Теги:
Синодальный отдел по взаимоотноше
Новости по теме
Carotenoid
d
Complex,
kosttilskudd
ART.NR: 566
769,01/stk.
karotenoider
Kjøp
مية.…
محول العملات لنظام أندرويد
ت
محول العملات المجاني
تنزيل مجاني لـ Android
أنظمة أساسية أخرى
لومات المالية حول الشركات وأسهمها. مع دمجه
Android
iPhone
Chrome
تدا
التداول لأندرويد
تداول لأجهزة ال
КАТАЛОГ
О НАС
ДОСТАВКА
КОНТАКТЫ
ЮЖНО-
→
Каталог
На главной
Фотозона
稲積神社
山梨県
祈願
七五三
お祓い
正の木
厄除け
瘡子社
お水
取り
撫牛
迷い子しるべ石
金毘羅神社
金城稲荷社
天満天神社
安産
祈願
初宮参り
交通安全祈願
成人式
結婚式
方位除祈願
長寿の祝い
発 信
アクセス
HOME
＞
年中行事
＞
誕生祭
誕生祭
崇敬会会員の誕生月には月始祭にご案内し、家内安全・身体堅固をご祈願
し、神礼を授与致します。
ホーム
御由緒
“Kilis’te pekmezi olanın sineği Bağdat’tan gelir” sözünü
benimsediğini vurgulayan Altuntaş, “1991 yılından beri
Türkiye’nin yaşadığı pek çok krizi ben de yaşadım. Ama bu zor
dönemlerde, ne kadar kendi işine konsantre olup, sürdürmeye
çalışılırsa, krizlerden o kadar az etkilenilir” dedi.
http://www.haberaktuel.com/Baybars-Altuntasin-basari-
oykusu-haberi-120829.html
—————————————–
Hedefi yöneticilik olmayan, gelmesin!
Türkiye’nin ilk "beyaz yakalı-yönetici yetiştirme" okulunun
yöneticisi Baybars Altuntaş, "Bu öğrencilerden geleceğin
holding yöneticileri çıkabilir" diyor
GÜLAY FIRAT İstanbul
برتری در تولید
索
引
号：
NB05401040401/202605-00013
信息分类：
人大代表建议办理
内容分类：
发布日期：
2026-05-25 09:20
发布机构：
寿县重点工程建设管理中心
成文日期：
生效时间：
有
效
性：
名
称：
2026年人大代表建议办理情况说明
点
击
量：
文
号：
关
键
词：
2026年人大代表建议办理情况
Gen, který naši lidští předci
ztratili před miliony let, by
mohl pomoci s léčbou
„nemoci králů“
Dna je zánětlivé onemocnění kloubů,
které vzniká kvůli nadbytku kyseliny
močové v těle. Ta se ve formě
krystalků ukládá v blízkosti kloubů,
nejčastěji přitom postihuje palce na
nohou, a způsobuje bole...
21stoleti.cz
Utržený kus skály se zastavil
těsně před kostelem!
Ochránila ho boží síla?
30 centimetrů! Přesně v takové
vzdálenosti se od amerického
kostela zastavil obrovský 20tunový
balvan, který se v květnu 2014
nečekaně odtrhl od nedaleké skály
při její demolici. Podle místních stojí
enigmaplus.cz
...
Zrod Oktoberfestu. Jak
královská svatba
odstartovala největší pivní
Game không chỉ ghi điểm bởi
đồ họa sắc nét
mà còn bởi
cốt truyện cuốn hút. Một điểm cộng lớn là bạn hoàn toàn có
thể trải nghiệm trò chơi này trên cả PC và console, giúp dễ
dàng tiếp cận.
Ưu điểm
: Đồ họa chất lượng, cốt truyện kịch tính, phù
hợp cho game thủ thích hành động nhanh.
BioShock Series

----------------

**About this exercise:**
Retype word for word everything in the listing above from the line that holds "nejčastěji přitom postihuje palce na" down to the line that holds "královská svatba". Keep both end lines and leave out the rest.

**Worked solution:**
nejčastěji přitom postihuje palce na
nohou, a způsobuje bole...
21stoleti.cz
Utržený kus skály se zastavil
těsně před kostelem!
Ochránila ho boží síla?
30 centimetrů! Přesně v takové
vzdálenosti se od amerického
kostela zastavil obrovský 20tunový
balvan, který se v květnu 2014
nečekaně odtrhl od nedaleké skály
při její demolici. Podle místních stojí
enigmaplus.cz
...
Zrod Oktoberfestu. Jak
královská svatba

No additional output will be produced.